▸ **PROBLEM 1**:
List every actor the film review names.
▸ **PROBLEM 2**:
From the film review, echo everything from "The film made" down to "that pressure difference).".

▸ **PAGE EXTRACT**:
The film made a lot of concessions in the plot and detail, and as much as I'd like to be a purist about the book, I admit that for visual storytelling they were necessary changes. Interestingly, they left a lot of stuff out entirely. To an extent I felt like he got off easy in the movie by comparison. Major road blocks to him being rescued were simply left out. There was one change that really bothered me, and that was the final scene in space (the book ends with him en route with crew, not on Earth, as the movie showed it). They added a lot of drama that didn't need to be there if they would have let it play out as it did in the book. There were some minor science things they got wrong too, in particular the patching of the Hab (it wouldn't blow around with external wind, and he used excess canvas, not what appeared to be plastic wrap, which would not hold that pressure difference).

The casting was generally pretty good. Damon as Mark was perfect, as was Jeff Daniels as Teddy, the director of NASA, and Kristen Wiig as the smart-ass PR boss. I'm not entirely sure why they cast an African guy in the part of the Indian character who runs the Ares program. He had some great lines in the book about being Hindu and praying to more gods than others for the safe return of Watney. In my mind I had cast the dude who played the InGen CEO in Jurassic World. They did cast a few roles too young, including Mindy the satellite operator and Rich the astrodynamics guy. But you know, movies.

Still, I did enjoy the movie, and the book did pretty well in the suspense department. I can't be too hard on the movie for some of its choices. It didn't quite reach a "pander to stupid people" level, and I can live with that.

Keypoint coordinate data
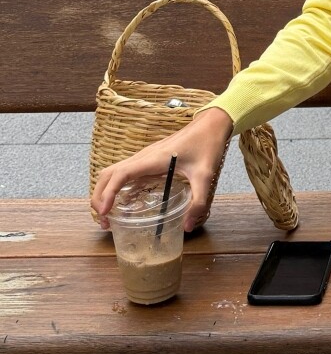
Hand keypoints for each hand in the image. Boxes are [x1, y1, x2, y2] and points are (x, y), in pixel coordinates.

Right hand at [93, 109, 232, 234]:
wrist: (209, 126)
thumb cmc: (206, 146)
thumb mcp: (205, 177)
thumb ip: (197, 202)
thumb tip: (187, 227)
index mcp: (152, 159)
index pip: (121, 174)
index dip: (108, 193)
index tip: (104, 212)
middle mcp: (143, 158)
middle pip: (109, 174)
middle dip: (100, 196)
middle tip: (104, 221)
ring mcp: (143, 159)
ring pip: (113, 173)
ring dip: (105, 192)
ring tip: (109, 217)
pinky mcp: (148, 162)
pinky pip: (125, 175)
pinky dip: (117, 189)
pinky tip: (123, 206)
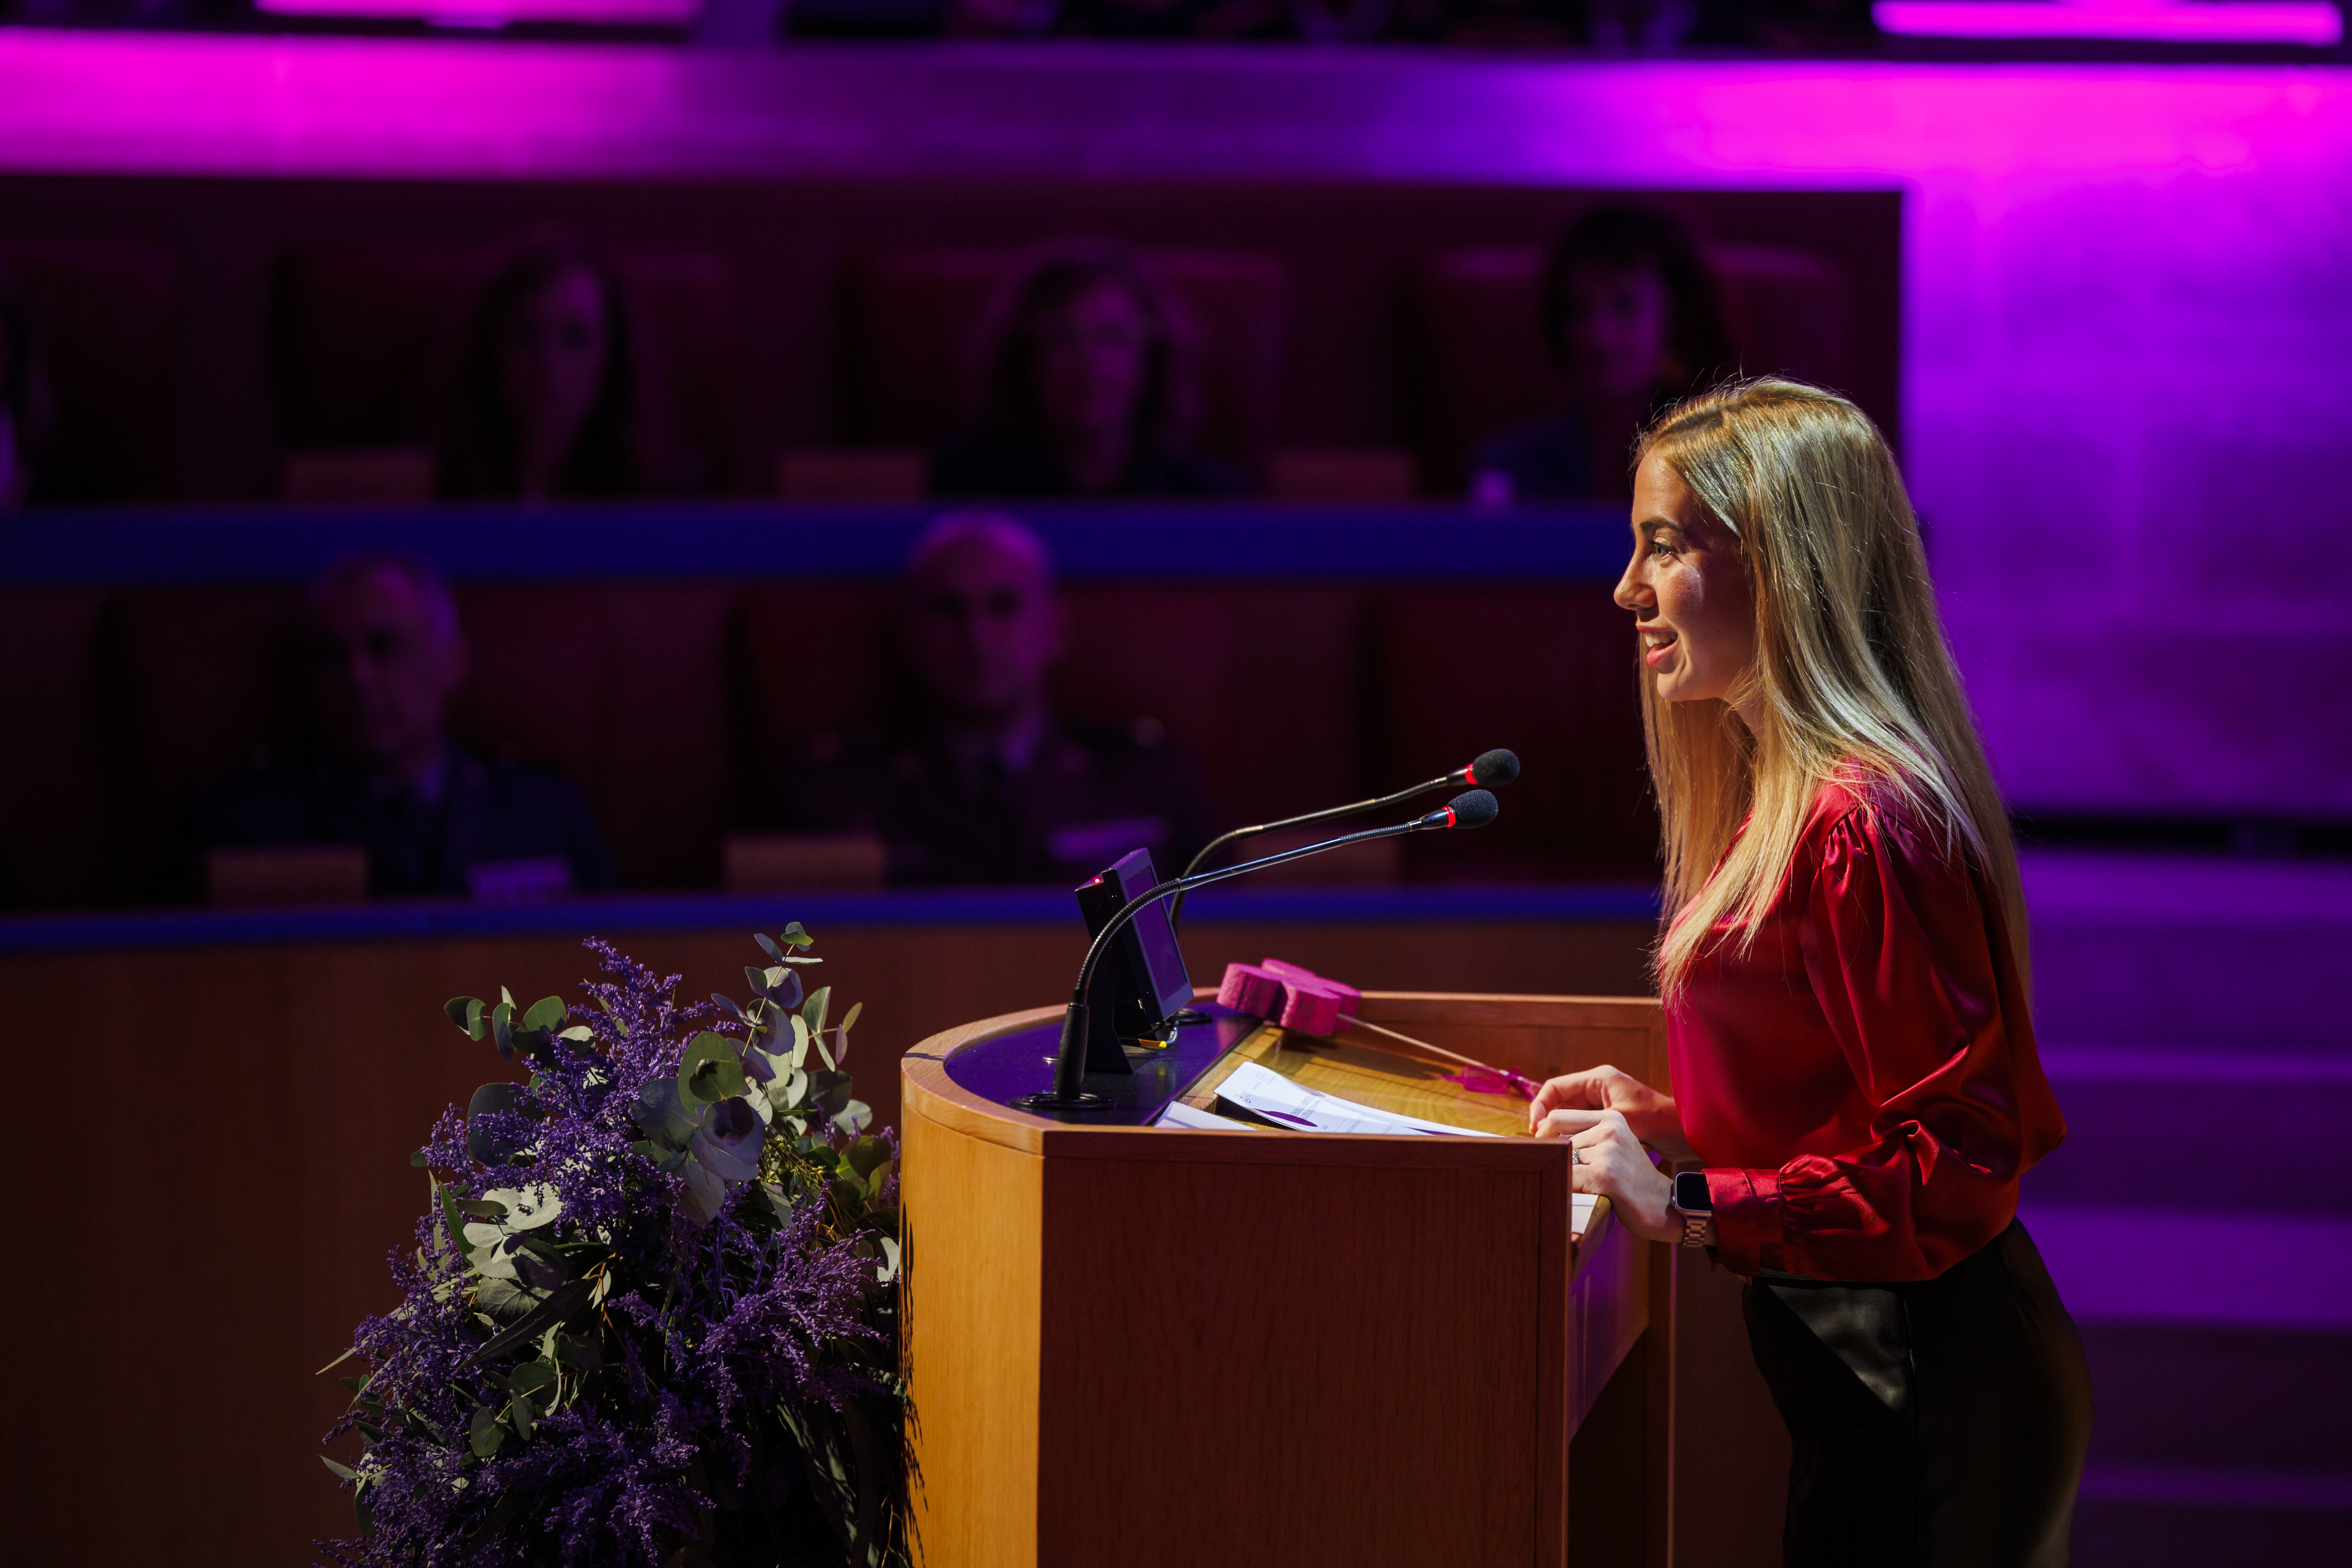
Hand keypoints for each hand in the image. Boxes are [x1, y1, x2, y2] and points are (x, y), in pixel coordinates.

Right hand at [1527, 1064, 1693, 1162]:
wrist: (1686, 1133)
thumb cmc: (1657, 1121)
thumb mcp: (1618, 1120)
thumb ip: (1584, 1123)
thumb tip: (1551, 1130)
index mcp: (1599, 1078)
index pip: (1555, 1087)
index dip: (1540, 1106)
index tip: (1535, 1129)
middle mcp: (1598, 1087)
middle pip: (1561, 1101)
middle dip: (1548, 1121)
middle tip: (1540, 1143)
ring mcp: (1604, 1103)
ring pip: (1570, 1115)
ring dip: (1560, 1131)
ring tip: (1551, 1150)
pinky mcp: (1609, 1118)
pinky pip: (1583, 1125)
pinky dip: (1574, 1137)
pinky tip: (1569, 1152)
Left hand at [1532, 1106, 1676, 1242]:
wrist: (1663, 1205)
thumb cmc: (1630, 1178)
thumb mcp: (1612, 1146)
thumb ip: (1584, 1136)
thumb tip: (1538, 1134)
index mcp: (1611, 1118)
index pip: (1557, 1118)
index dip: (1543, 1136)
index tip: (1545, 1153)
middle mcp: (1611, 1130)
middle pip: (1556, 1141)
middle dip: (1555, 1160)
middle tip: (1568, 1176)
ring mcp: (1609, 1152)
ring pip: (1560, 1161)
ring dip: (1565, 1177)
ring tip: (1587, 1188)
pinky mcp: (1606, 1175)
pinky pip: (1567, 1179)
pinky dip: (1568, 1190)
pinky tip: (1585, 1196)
* * *
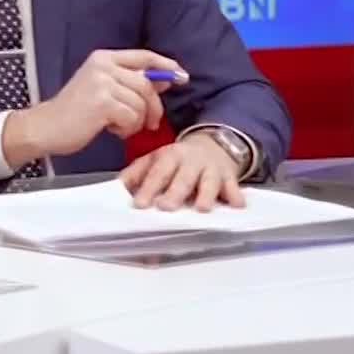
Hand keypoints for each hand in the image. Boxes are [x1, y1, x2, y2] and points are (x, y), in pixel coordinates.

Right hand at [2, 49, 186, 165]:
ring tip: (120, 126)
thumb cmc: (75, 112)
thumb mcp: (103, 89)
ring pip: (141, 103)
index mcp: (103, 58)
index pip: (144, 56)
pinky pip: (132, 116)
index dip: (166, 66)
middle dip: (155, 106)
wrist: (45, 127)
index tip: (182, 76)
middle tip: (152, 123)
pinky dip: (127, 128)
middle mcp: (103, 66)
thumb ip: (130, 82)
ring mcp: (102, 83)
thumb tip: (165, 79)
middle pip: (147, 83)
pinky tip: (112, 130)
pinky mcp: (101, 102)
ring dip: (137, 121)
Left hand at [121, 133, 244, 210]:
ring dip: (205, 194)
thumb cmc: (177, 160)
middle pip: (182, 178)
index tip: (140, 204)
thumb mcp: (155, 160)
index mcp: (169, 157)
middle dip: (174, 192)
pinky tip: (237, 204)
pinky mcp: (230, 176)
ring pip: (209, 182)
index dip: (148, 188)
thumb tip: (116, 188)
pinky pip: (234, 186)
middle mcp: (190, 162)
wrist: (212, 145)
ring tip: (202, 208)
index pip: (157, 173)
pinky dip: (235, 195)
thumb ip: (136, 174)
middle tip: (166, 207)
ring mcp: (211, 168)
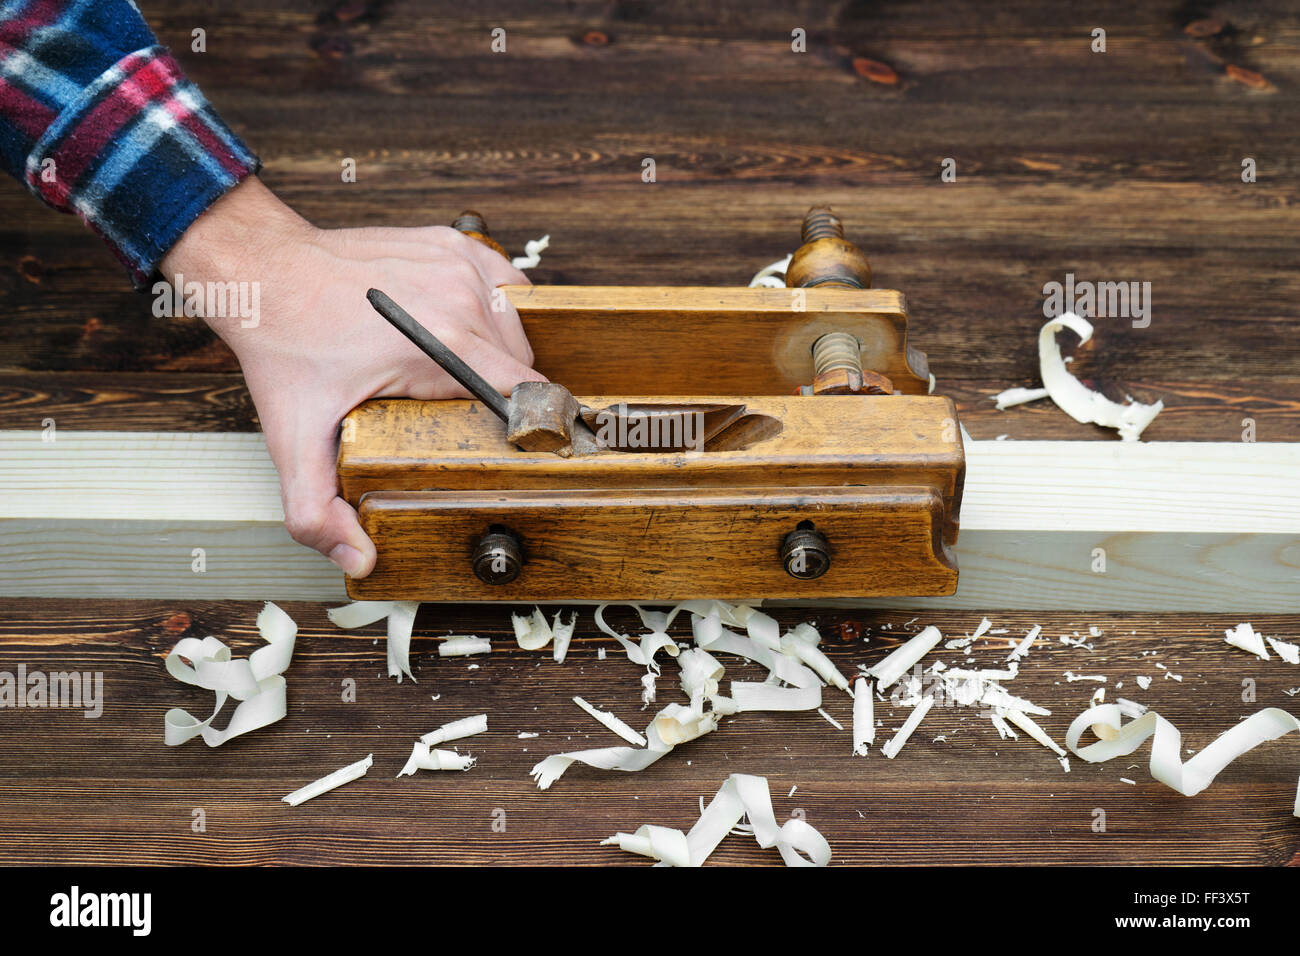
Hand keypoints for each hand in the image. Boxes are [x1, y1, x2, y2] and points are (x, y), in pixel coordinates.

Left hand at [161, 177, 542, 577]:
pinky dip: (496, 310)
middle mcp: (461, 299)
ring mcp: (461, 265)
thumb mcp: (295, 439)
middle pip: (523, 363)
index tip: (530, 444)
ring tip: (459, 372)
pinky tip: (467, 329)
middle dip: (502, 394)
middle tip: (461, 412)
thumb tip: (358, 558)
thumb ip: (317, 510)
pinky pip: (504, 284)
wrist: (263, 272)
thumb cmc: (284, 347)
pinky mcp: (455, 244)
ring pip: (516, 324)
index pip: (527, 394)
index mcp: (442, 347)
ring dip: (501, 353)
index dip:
==
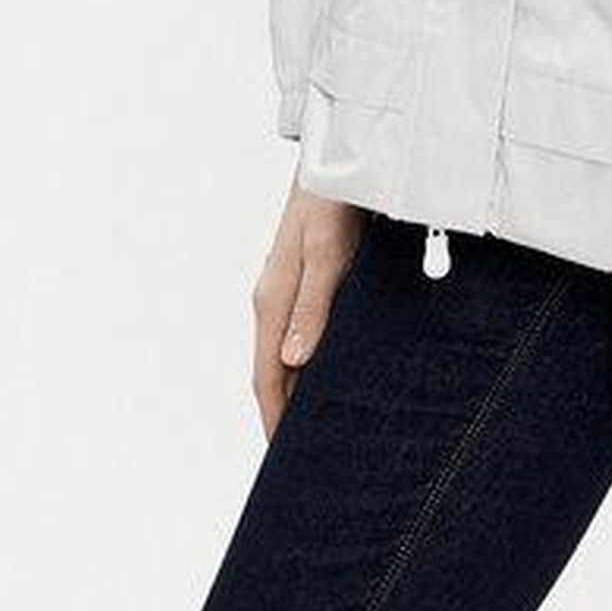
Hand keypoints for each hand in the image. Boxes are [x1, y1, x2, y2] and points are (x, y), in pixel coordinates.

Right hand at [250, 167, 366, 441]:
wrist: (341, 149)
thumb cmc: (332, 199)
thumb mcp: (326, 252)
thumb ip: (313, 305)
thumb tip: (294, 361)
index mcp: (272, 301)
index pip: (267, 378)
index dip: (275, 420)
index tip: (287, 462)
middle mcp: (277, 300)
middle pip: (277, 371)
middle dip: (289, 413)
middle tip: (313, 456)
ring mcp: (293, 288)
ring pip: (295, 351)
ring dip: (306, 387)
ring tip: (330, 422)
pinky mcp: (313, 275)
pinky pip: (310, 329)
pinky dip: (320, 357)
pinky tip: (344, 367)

▸ **RESPONSE AREA 1**:
Damon, Jeff Daniels, Kristen Wiig

▸ **RESPONSE AREA 2**:
The film made a lot of concessions in the plot and detail, and as much as I'd like to be a purist about the book, I admit that for visual storytelling they were necessary changes. Interestingly, they left a lot of stuff out entirely. To an extent I felt like he got off easy in the movie by comparison. Major road blocks to him being rescued were simply left out. There was one change that really bothered me, and that was the final scene in space (the book ends with him en route with crew, not on Earth, as the movie showed it). They added a lot of drama that didn't need to be there if they would have let it play out as it did in the book. There were some minor science things they got wrong too, in particular the patching of the Hab (it wouldn't blow around with external wind, and he used excess canvas, not what appeared to be plastic wrap, which would not hold that pressure difference).